O que mais doeu em Ben, conforme ele falava, não era descrever a podridão daquilo tudo e sim, ver que Kevin não estava lá... Pela primeira vez, estava se abrindo e contando seu maior segredo e desejava que ele estivesse ao seu lado, escutando. Mesmo que depois disso nunca mais fossem se falar, porém não sabia se teria coragem para contar tudo de novo.
Era o tipo de coisa que dali em diante, se tornaria um segredo novamente. Até porque muitos iriam esquecer o que foi falado e Ben tentaria ao máximo não comentar mais nada relativo... Contudo, pensando melhor, talvez fosse até bom que Kevin não soubesse. Tinha medo de qual pudesse ser a reação dele enquanto a isso e perder sua presença, que sempre fazia tão bem a ele.
Terminou de tomar seu banho, vestiu uma cueca box preta e jogou-se na cama, fechando os olhos. Já fazia quase um mês que não transava, nem tocava punheta ou qualquer coisa do gênero... Não sabia explicar porque tinha pensando nisso. Mas de repente, sentia uma imensa necessidade de se aliviar.

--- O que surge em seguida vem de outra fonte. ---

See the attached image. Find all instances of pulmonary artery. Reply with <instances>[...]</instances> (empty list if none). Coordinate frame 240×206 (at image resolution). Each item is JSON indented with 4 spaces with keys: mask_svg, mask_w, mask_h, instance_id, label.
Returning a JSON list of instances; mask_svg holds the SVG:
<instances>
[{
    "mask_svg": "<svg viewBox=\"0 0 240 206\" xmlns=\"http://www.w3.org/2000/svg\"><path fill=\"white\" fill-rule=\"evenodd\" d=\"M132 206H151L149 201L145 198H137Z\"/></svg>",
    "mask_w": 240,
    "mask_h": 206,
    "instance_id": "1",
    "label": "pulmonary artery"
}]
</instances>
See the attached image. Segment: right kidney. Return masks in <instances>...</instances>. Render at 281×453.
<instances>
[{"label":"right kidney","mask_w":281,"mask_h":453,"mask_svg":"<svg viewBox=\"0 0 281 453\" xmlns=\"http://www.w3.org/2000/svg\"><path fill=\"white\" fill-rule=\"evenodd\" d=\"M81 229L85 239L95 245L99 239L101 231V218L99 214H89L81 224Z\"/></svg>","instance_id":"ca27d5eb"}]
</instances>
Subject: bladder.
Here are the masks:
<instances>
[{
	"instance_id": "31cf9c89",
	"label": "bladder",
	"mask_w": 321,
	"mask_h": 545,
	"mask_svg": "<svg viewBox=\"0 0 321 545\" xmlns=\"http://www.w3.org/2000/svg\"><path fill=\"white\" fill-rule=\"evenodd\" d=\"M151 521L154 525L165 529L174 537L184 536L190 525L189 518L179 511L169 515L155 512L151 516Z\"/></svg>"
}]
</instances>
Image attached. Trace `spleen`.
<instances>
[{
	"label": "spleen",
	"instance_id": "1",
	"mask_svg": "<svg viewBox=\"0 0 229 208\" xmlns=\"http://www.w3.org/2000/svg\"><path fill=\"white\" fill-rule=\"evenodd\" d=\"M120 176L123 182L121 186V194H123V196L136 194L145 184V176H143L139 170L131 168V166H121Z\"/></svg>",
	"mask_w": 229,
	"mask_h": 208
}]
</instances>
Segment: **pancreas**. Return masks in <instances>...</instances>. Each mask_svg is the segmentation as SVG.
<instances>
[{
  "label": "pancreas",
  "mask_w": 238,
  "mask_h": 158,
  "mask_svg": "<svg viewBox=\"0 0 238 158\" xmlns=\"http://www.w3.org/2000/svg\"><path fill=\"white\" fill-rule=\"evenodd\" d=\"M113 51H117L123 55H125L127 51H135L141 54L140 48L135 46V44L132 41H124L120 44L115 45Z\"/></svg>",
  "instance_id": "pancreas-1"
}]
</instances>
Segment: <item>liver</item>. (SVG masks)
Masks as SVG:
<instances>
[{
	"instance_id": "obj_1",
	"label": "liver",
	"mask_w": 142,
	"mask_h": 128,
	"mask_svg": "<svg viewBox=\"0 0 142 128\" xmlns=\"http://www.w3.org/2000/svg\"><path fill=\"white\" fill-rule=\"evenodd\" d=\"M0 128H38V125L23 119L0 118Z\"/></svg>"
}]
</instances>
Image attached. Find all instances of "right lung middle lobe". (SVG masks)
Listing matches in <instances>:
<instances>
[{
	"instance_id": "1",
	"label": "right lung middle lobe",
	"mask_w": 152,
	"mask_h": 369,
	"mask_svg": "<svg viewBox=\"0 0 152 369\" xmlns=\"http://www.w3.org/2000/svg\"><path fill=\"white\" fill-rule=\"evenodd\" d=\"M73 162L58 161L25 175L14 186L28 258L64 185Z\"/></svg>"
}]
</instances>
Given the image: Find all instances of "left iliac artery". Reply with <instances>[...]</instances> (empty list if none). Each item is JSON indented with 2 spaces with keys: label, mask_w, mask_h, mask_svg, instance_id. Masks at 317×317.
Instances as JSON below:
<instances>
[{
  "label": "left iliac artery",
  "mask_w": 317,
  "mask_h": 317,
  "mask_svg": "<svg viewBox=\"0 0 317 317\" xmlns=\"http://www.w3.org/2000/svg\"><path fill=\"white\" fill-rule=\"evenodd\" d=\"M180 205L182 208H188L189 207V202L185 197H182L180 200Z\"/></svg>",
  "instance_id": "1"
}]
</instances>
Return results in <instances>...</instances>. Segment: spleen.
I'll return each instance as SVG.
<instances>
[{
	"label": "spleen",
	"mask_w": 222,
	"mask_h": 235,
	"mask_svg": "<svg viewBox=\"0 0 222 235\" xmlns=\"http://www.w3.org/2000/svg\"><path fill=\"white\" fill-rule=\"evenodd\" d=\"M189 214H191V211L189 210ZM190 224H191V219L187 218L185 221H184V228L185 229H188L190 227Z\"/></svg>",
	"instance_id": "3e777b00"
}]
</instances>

Sem hesitar, desceu a mão direita lentamente pelo tórax enquanto respirava fundo. Seus dedos escorregaram para dentro do elástico da cueca, se fechando ao redor do pênis, subindo e descendo. Mesmo com o som ainda ligado, virou-se de bruços, afundou o rosto contra o travesseiro, abafando os gemidos entrecortados pela respiração ofegante. Fazia tanto tempo que não se tocava de que havia se esquecido de como era gostosa a sensação.
As imagens corriam numa velocidade impressionante pela sua mente, conforme se masturbava. O clímax chegou de uma maneira surpreendente, melando sua mão e arrancando um gemido profundo.
Desligou o som, limpou-se e deitou na cama, olhando para o teto do quarto escuro e silencioso. Por quanto ficaria assim, reduzido a satisfazer sua necessidade sexual com masturbações?
(...)
Os olhos negros de Kevin brilhavam de excitação, como se fosse uma criança que tivesse ganhado o melhor presente do mundo. O que de certa maneira não era mentira. Estava no Salão do Automóvel, que naquele ano aconteciaem Los Angeles. Umdos maiores eventos da área automobilística do mundo.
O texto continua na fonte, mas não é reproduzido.